1. Field of the Invention
The present invention relates to an image data correction method and an image data correction apparatus. More specifically, the present invention relates to an image data correction method and an image data correction apparatus for correcting image data read from a stimulable phosphor sheet used repeatedly for radiography. The present invention also relates to a program for causing a computer to execute the image data correction method.

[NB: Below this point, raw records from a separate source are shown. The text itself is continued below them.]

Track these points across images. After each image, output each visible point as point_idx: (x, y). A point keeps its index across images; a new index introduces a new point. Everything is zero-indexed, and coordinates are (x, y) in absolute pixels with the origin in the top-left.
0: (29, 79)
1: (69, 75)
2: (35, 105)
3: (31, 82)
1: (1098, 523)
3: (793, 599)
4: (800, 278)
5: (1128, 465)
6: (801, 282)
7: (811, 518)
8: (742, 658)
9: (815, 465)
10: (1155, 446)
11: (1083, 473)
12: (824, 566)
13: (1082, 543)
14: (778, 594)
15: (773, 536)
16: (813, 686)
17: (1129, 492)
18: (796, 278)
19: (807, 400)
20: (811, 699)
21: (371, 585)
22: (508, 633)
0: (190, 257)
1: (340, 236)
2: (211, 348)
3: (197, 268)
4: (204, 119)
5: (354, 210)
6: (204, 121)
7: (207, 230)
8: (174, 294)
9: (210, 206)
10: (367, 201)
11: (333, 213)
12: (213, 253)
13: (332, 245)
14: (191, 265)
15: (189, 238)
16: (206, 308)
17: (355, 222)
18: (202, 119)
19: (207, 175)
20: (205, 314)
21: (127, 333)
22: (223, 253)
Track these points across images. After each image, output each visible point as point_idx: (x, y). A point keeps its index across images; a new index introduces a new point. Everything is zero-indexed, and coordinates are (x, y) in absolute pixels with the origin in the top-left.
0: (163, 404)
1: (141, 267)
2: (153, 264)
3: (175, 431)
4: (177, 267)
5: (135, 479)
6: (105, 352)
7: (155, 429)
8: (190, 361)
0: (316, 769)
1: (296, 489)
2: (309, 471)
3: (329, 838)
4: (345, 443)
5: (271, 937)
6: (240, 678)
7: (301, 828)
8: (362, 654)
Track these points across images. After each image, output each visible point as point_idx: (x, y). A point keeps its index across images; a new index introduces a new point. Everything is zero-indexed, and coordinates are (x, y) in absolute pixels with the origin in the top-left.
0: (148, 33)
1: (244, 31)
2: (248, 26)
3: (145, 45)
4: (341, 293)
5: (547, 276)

2. Description of the Related Art
A radiography system using a stimulable phosphor (storage phosphor) is well known. A stimulable phosphor stores a part of energy of radiation emitted thereon, and releases the stored energy in the form of light in proportion thereto in response to exposure to a stimulating ray such as visible light. In a radiography system, an image of a subject such as a human body is recorded in a stimulable phosphor sheet, and the sheet is scanned with a stimulating ray such as a laser beam to cause the sheet to emit light. The light is then photoelectrically read to obtain an image signal, and a radiograph generated from the image signal is used for diagnosis. In the radiography system, a residual part of the radiation energy is released from the stimulable phosphor sheet by irradiation of the sheet with an erasing ray after the radiograph is read from the sheet. The stimulable phosphor sheet can then be used again for radiography.
In the radiography system, shading may be observed in the form of uneven density in the radiograph generated in the above manner, due to uneven scanning of the stimulable phosphor sheet with the stimulating ray or due to uneven detection of the light emitted from the sheet. Therefore, a method of measuring an effect of shading (Japanese Unexamined Patent Publication No. 1(1989)-099372) and a method of correcting shading (Japanese Unexamined Patent Publication No. 64(1989)-086759) are known.
Meanwhile, a light emission characteristic of a stimulable phosphor, comprising a stimulable phosphor sheet changes, due to repeated exposure to radiation for radiography. More specifically, a stimulable phosphor is altered by exposure to radiation, and the light emission characteristic (a characteristic in an amount of light emitted upon exposure to a stimulating ray of a predetermined condition from the sheet having been exposed to radiation of a predetermined dose) changes in proportion to an accumulated dose of radiation. Furthermore, in radiography described above, a center part of the sheet generally receives radiation having passed through a target and thus having weaker strength while a peripheral part of the sheet receives radiation not having passed through the target and thus having no change in the strength. Therefore, the dose of radiation increases in the peripheral part than in the center part. In addition, transmissivity varies from part to part in the target. Therefore, even in the center part of the sheet, the radiation exposure varies from point to point.
Consequently, a difference becomes larger in the accumulated dose of radiation between the center part and the peripheral part and among different points in the center part due to repeated radiography of various kinds of subjects. As a result, an amount of light emitted from each point becomes different even in the case where the sheet has received the same amount of radiation and has been exposed to the same amount of stimulating ray. Therefore, uneven density is observed in the image read from the sheet. In other words, uneven density is observed in the radiograph because the light emission characteristic becomes different between areas wherein the accumulated dose of radiation varies. The accumulated dose of radiation refers to a total amount of radiation the sheet has ever received. In the case where the amount of radiation on the sheet changes from point to point as has been described above, the accumulated dose of radiation varies from area to area in the sheet.
Especially, in the case where a stimulable phosphor sheet is used for radiography in a radiation therapy apparatus (such as an apparatus described in Japanese Unexamined Patent Publication No. 9(1997)-239044) for curing by exposing a lesion to radiation of a much larger dose, such as radiation of 1 million times the strength of diagnostic radiography, an amount of radiation on the sheet becomes larger even in a single radiography operation. Therefore, the change in the light emission characteristic becomes apparent in some cases even if the sheet has been used in radiography for a limited number of times.